Q3 - Modernize PKI and contracts
- Prepare “dual‑stack” PKI. Issue test intermediates and policies for PQC and hybrid certificates. Plan revocation/expiration to phase out ECC-only certs on a timeline.
- Update procurement & partner requirements. Add language that new systems must support NIST‑standardized PQC (FIPS 203/204/205) and cryptographic agility. Require visibility into libraries and supported cipher suites.
- IoT/OT strategy. For constrained devices with decade-long lifetimes, decide: gateway‑termination now, firmware upgradeability or replacement windows. Document what cannot be upgraded and how you’ll segment/compensate.
Q4 - Expand deployment and bake into governance
- Scale by business service. Transition from pilots to prioritized services that manage long-secret data and external connectivity. Track coverage: endpoints, load balancers, APIs and machine-to-machine links.

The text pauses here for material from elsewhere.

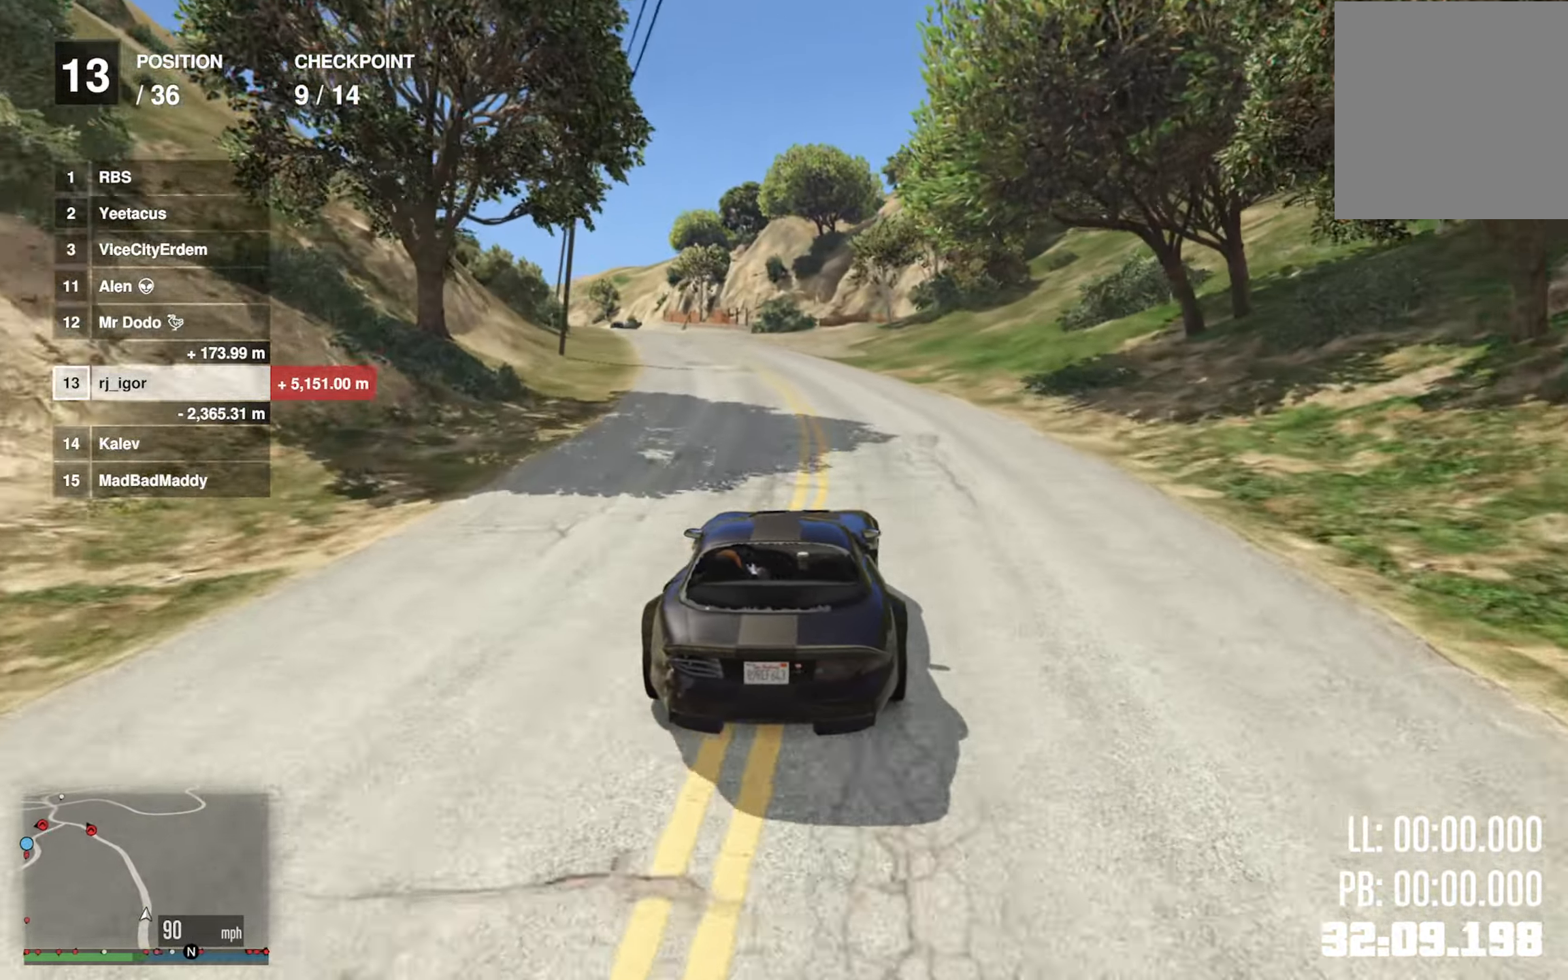
{"buttons": ["R2"], "left_stick": "center", "right_stick": "center", "events": [[117, "left_stick", "center"], [350, "left_stick", "left"], [500, "left_stick", "center"]]}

- Institutionalize crypto lifecycle management. Policy, standards and runbooks for algorithm selection, parameter sets, certificate profiles, logging/monitoring and incident response for cryptographic failures.
- Plan for the next standard. NIST has selected HQC to diversify KEM options; watch draft timelines and keep room in your designs to add it if/when required.
What Good Looks Like - Success Criteria & KPIs
- Coverage: % of external-facing services supporting PQC or hybrid key exchange; % of code-signing pipelines using PQC-ready chains.
- Performance: Measured delta in TLS handshake time/CPU at peak; no material SLA breaches.
- Agility: Mean time to rotate algorithms/parameters; rollback success rate in controlled tests.
- Governance: Updated standards, partner clauses and audit evidence showing inventory, decisions and timelines.
Pitfalls to Avoid
- Boiling the ocean. Treat this as a multi-year program, starting with the highest-risk data paths first.
- Ignoring endpoints and firmware. PQC isn’t just a load‑balancer switch; plan for code‑signing and device updates.
- Underestimating PKI complexity. Hybrid certificates, revocation and chain validation across mixed fleets are non-trivial; test them early.
- Chasing shiny hardware. PQC is deployable software and protocols; quantum key distribution remains niche and hardware‑dependent for most enterprises.
Where to Point Your Team Next
- Standards: Read the plain‑language NIST updates and the FIPS specifications (203: ML‑KEM, 204: ML‑DSA, 205: SLH‑DSA) and align your profiles to them.
- Cross‑industry perspective: Finance, healthcare, telecom, and the public sector are already piloting quantum‑resilient patterns, borrowing their playbooks, especially around hybrid deployment and crypto‑agility.
Bottom line: The PQC transition is a marathon that starts with a single, well-planned sprint. Inventory your crypto, pilot hybrids, modernize PKI and scale with governance. If you can swap algorithms without drama a year from now, you’re already ahead.